Ebenso wichtig ist für den Arzt aus Leidenschaft neben der „bestmöglichen Medizin für jeden einzelnen Patienten auch eine klare Kommunikation in der Behandlung“. Mit einer gelungenen Arzt-Patienten-Kommunikation möchte der Chefarzt den Patienten ihre Ängste vor den chirurgischen Eingriffen durch Aufklärung und Transparenz nehmen. In einem guten Kontakt ist er auch mit den Teams vor Ort, die ihn „mit Verlässlichkeit, Engagement und Freude an Neuem gepaart mit Beständigkeit“ unterstützen würden. Hinzu käme dank der in den Kliniken Südostbayern stetig ausgebauten Digitalisierung die auch einem erfolgreichen Zeitmanagement dienende standortübergreifende Nutzung von Kommunikationsstrukturen wie die elektronische Patientenakte. Grundsätzlich, so Dr. Langwieler, berge die zwei Häuser übergreifende neue Aufgabe die unbestreitbaren Vorteile „bekannter Strukturen und bestehender wertschätzender Zusammenarbeit mit den Kolleginnen und Kollegen an beiden Standorten.“ Dies ist eine solide Basis für Dr. Langwielers Intention, „durch Fortbildungen und Beachtung der international gültigen Leitlinien die Versorgung der Patienten auf höchstem Niveau sicherzustellen.“

Auf diesem Wege könne der medizinische Fortschritt an beiden Standorten zum Wohle der Patientinnen und Patienten in den Landkreisen Traunstein und Berchtesgadener Land erfolgreich weiter vorangetrieben werden. Aus diesem Grunde liegt dem Chefarzt wie schon jeher in seiner beruflichen Laufbahn die Etablierung von neuen innovativen, den Patienten zugutekommenden OP-Methoden im Bereich der minimalinvasiven Chirurgie am Herzen.

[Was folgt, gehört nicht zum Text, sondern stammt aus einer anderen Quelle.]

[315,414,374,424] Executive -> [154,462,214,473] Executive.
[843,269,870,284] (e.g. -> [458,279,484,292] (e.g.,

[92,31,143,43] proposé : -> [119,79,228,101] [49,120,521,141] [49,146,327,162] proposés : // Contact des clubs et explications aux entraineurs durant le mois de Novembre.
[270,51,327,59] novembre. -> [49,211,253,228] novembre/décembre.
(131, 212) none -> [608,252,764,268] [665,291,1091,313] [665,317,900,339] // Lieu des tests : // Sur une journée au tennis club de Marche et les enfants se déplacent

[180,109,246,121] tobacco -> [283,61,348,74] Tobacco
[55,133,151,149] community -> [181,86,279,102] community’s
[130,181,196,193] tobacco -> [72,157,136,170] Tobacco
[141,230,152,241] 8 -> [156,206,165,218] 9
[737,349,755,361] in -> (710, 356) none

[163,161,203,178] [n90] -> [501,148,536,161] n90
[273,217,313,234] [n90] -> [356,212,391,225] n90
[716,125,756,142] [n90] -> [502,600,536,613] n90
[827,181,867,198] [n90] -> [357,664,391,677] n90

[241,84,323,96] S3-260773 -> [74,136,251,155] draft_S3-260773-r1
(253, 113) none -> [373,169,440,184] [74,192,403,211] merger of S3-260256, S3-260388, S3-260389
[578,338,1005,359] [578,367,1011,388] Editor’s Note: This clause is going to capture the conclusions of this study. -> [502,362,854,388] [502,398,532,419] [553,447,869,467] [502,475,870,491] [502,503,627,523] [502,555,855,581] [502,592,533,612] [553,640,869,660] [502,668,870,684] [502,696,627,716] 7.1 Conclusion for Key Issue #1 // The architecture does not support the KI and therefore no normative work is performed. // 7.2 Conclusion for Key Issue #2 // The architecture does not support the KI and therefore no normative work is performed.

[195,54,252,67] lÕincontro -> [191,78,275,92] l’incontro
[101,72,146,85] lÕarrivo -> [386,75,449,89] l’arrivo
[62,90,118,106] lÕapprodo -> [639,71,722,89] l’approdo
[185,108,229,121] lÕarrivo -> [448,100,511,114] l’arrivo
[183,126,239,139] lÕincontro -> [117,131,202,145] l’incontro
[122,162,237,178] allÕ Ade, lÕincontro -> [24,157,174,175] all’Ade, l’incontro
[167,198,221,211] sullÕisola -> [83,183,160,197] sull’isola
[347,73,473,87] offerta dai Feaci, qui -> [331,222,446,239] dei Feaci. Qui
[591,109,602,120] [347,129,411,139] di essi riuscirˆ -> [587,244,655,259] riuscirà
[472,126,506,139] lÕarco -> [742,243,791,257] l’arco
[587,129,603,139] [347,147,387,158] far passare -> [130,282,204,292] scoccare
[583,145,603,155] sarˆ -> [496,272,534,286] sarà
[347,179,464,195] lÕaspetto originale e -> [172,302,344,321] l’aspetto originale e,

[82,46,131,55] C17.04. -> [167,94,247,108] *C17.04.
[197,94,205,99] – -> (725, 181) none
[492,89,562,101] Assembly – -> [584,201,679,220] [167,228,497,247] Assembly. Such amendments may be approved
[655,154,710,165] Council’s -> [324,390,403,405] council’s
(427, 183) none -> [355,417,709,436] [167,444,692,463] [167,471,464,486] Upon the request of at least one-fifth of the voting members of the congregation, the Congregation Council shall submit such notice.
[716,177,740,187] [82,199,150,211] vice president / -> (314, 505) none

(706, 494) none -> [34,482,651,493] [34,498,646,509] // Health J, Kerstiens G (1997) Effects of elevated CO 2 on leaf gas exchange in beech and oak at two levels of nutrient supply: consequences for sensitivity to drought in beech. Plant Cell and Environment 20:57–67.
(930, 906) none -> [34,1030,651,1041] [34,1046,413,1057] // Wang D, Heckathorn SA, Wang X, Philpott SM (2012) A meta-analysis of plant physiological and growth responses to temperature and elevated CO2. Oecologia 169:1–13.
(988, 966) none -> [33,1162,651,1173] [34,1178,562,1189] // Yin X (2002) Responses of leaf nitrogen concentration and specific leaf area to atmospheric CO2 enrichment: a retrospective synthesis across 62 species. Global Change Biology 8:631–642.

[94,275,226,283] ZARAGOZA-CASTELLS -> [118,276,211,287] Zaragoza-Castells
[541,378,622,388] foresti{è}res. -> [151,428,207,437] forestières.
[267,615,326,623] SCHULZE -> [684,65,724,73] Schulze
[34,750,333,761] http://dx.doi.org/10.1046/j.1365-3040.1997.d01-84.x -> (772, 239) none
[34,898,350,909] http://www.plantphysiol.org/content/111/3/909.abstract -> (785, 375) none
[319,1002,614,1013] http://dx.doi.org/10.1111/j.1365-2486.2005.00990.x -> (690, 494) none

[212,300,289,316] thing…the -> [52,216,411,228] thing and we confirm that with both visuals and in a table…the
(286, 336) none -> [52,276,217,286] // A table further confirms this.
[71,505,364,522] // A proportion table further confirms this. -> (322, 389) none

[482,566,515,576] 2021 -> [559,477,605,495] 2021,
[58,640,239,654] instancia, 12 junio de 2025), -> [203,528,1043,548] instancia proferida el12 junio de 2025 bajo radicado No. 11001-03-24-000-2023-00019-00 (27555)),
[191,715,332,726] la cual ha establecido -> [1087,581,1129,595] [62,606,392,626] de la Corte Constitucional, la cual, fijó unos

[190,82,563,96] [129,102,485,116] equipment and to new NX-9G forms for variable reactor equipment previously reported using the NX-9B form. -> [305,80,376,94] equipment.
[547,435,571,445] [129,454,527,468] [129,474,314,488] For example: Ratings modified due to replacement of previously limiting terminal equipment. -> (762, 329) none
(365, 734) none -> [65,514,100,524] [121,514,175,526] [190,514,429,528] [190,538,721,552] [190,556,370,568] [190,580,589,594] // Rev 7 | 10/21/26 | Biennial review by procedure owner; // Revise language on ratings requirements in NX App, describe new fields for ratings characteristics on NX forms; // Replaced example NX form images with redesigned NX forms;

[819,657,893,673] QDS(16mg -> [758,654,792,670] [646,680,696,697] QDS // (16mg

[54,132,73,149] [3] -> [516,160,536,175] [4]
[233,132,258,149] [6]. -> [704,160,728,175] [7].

Er kann sich zum Beispiel auch gut den Einsatz von Medizinrobotern im OP vorstellen, deren Unterstützung dem Operateur eine noch sichere, präzisere und effizientere Behandlung der Patienten ermöglichen. Außerdem auf der Agenda: Eine Veränderung der Ausbildung der Assistentinnen. So sollen zwischen den unterschiedlichen chirurgischen Fachabteilungen in den KSOB-Kliniken Ausbildungsallianzen entstehen, die für noch mehr interdisziplinäre Inhalte stehen.

Abgerundet werden Dr. Thomas E. Langwielers Ideen zuguterletzt noch einmal von den Themen Kommunikation und Kooperation: Er hat sich auch eine engere Zusammenarbeit mit den Hausärzten vorgenommen und will dies unter anderem durch Praxisbesuche und gemeinsame Fortbildungen in die Tat umsetzen. Unterstützt wird er hierbei durch seinen klinischen Partner, den Chefarzt der Gastroenterologie und Hepatologie am Klinikum Traunstein, Dr. Björn Lewerenz. Keine Frage: Bei so viel Einsatz trifft es sich ausgesprochen gut, dass der sportliche Mediziner in der knappen Freizeit die schönen Flecken der seit sieben Jahren nicht mehr ganz so neuen Heimat zum Kraftschöpfen zu nutzen und schätzen weiß.